Nice to meet you Mr Tank and brilliant photos, I must say your kids are bloody brave, if you had got there 10 minutes earlier then we would have met underground, now that would have been an experience 




godzilla73 said:


> Nice pics Nelly. Can't believe a man of your sploring calibre has never done a tunnel before. I went to that Dover when it was all just fields.......



Me and tunnels just don't go together mate, a little claustrophobia, but I put on a brave face and really enjoyed myself


----------



## Foxylady (Nov 18, 2011)

nelly said:


> ...I've edited some out of one of my piccies as it's just not suitable for Foxy's delicate eyes





UrbanX said:


> Then to protect her ears I won't post the video I took of you exiting said deep shelter


Feck off guys!  I tell you what, if I ever get over your way to do an explore with you, you'll soon realise that I've got a mouth dirtier than a sailor's bum. 

Great report and pics Nelly, and fab pics UrbanX and Tank.

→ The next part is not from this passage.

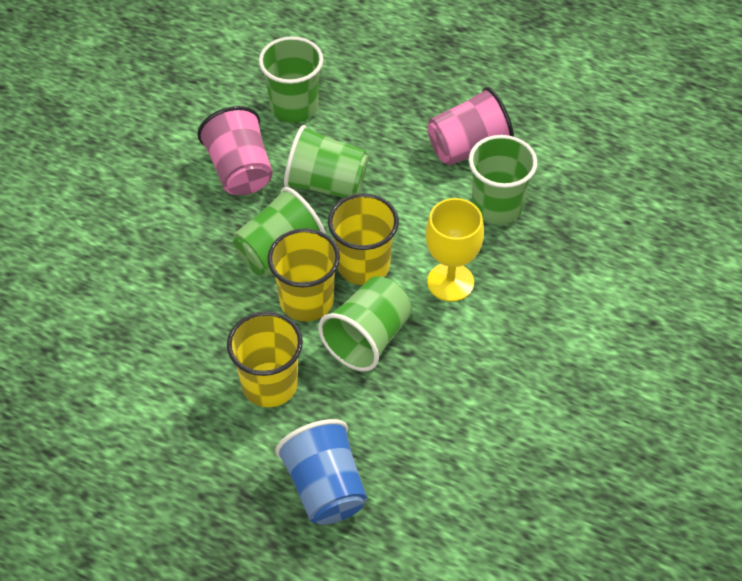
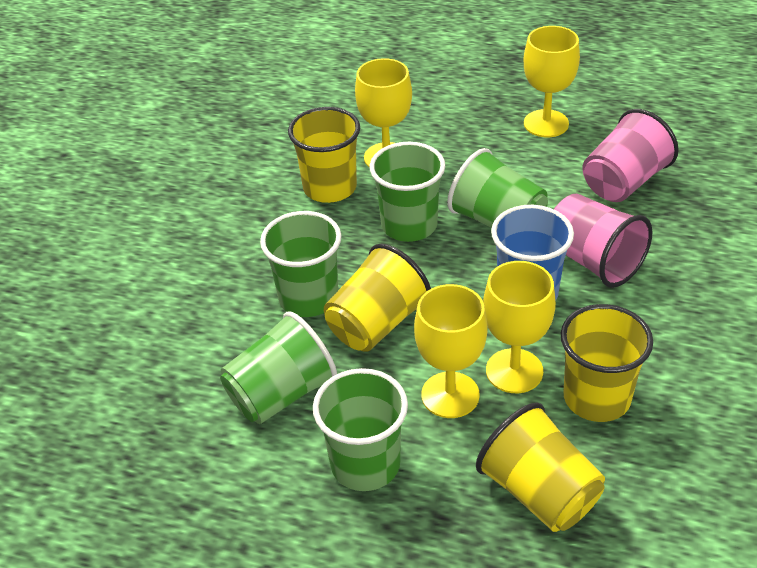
yellow cup: [227,311,303,407] [267,228,340,322] [328,193,399,285] = 3 -> [288,107,360,203] [324,244,431,352] [476,403,605,532] [561,304,653,422] = 4
yellow goblet: [426,198,484,302] = 1 -> [355,58,412,168] [414,284,488,418] [483,261,556,393] [524,26,580,137] = 4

Tank, I love your last pic especially...that's really beautiful. Cheers all.


----------



## Munchh (Nov 18, 2011)

nelly said:


> ..........Nice to meet you Mr Tank and brilliant photos, I must say your kids are bloody brave, if you had got there 10 minutes earlier then we would have met underground, now that would have been an experience ...............



The mini-tanks are already legendary and take no prisoners nelly.


----------



## Munchh (Nov 18, 2011)

Foxylady said:


> Feck off guys!  I tell you what, if I ever get over your way to do an explore with you, you'll soon realise that I've got a mouth dirtier than a sailor's bum.



Yep, I can vouch for this.


----------



## nelly (Nov 18, 2011)




----------



## sYnc_below (Nov 18, 2011)

nelly said:


> Me and tunnels just don't go together mate, a little claustrophobia, but I put on a brave face and really enjoyed myself



Come up to my manor buddy and I'll show you a big wet hole


----------



## nelly (Nov 18, 2011)

tocsin_bang said:


> Come up to my manor buddy and I'll show you a big wet hole



I might hold you to that mate, now I'm getting used to it, I could do with some more, and I hear tat your big wet hole is one of the finest!!!


----------



## sYnc_below (Nov 18, 2011)

nelly said:


> I might hold you to that mate, now I'm getting used to it, I could do with some more, and I hear tat your big wet hole is one of the finest!!!



Tight, wet and dark....just like it should be


----------



## wherever i may roam (Feb 5, 2012)

Some great pics there


----------